In trading, indicators are used to analyze the market and make decisions about buying or selling assets. Here are some basic indicators and how to work with them:

  1. Moving Average is an indicator that shows the average price value over a certain period of time. To work with this indicator, you can use the following approach: if the price is above the moving average, it can be a buy signal, and if the price is below the moving average, it can be a sell signal.

  2. Oscillators are indicators that measure the relative strength of an asset in the market. For example, RSI (Relative Strength Index) can be used to determine whether an asset is overbought or oversold. When the RSI reaches the 70 level, it could be a sell signal, and when the RSI drops to the 30 level, it could be a buy signal.

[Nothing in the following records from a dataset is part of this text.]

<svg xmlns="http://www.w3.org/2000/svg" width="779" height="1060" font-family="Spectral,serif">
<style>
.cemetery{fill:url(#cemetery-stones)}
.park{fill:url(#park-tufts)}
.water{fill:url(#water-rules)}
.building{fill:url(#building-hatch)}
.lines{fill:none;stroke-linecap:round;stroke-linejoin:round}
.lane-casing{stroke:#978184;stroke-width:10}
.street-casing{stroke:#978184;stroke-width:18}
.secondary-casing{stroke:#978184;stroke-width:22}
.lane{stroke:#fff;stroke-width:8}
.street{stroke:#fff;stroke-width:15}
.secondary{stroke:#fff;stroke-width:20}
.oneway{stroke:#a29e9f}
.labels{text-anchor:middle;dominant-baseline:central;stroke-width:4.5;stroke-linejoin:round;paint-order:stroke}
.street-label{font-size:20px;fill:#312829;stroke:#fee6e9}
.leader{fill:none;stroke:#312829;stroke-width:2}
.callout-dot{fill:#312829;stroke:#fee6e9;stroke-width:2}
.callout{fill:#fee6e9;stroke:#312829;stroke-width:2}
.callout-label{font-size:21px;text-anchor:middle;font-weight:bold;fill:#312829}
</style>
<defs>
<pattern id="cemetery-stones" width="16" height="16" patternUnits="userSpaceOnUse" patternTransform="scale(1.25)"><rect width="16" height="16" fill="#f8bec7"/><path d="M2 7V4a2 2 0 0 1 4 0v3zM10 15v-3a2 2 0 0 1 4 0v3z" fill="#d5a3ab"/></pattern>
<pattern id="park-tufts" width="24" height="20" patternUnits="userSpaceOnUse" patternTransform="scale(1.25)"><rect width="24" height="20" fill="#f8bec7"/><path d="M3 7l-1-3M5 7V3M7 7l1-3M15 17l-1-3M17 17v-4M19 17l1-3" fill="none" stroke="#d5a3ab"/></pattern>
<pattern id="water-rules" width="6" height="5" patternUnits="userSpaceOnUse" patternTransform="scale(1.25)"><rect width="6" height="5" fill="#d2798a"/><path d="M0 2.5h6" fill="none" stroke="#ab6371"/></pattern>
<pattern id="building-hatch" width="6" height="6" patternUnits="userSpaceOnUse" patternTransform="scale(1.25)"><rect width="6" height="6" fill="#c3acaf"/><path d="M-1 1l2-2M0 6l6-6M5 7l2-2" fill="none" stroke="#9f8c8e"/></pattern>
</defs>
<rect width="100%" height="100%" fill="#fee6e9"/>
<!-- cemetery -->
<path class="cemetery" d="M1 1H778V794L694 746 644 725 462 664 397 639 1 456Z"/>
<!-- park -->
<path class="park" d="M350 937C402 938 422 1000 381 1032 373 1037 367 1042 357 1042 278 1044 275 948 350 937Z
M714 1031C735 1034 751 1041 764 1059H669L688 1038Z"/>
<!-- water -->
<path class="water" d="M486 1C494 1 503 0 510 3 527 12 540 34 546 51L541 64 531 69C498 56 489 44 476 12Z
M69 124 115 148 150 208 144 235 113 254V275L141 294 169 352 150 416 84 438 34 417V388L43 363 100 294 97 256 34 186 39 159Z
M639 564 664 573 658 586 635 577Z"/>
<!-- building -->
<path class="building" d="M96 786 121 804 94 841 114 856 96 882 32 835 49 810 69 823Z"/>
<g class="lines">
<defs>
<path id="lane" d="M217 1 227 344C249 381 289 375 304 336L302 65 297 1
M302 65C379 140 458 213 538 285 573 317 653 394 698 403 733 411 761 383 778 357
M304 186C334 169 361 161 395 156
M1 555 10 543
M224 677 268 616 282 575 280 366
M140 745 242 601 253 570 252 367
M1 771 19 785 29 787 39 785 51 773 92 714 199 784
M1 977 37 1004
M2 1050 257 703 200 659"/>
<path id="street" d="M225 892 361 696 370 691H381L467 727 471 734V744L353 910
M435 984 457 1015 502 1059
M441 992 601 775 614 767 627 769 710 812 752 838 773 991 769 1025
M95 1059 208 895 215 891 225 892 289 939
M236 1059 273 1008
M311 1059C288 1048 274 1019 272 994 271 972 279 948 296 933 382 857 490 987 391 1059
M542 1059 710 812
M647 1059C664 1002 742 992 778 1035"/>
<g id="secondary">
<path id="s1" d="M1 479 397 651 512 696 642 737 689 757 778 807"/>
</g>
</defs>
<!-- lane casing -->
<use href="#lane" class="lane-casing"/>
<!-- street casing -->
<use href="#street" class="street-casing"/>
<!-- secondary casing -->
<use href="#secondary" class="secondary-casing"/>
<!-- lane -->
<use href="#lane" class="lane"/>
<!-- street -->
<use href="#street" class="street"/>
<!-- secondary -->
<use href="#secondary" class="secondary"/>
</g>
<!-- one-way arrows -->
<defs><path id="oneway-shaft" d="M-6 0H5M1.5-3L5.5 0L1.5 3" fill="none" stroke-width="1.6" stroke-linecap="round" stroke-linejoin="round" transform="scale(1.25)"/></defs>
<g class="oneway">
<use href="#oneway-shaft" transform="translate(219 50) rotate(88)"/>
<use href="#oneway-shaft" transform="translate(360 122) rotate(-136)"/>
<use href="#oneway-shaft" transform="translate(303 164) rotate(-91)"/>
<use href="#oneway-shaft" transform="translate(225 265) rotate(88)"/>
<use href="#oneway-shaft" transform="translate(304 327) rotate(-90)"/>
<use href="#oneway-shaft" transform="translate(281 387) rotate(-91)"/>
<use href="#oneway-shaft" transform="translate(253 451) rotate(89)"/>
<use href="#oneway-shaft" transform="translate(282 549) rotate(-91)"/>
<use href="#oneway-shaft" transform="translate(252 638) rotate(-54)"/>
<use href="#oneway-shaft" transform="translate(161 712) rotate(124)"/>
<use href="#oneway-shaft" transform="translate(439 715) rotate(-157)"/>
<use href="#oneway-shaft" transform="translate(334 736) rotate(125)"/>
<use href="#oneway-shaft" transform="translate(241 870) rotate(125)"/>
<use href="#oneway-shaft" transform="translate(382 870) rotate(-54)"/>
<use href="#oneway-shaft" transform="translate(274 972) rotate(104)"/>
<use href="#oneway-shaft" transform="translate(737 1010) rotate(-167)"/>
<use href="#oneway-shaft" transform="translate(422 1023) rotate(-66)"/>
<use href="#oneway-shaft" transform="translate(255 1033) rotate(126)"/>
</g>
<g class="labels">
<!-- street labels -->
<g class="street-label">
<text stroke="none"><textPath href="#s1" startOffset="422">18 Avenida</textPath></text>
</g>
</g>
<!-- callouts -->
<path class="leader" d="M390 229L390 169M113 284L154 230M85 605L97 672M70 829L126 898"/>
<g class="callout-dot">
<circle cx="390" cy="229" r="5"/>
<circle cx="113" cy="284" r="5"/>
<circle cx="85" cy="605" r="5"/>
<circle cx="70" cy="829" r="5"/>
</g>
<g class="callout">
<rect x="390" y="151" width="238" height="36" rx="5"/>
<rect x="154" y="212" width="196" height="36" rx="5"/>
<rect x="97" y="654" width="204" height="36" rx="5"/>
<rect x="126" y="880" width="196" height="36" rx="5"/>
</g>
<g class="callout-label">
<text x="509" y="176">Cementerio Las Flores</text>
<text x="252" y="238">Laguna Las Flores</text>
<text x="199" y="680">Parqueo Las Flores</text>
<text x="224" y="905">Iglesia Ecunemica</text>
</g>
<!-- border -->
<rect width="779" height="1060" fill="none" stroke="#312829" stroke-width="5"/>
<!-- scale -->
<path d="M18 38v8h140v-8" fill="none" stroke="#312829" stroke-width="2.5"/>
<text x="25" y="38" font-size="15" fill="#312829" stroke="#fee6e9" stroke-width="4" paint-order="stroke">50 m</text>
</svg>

  3. MACD (Moving Average Convergence Divergence) is an indicator that uses two moving averages to determine the strength of the trend and momentum in the market. If the fast moving average crosses below the slow moving average, it could be a sell signal. If the fast moving average crosses above the slow moving average, it could be a buy signal.

  4. The volume indicator is an indicator that shows the trading volume in the market. If the price rises and trading volume rises along with it, this could be a buy signal. If the price falls and trading volume decreases, this could be a signal to sell.

It is important to understand that each indicator can give false signals, so to make a decision to buy or sell assets, you need to use several indicators and analyze them together. You also need to consider other factors such as news and events that may affect the market.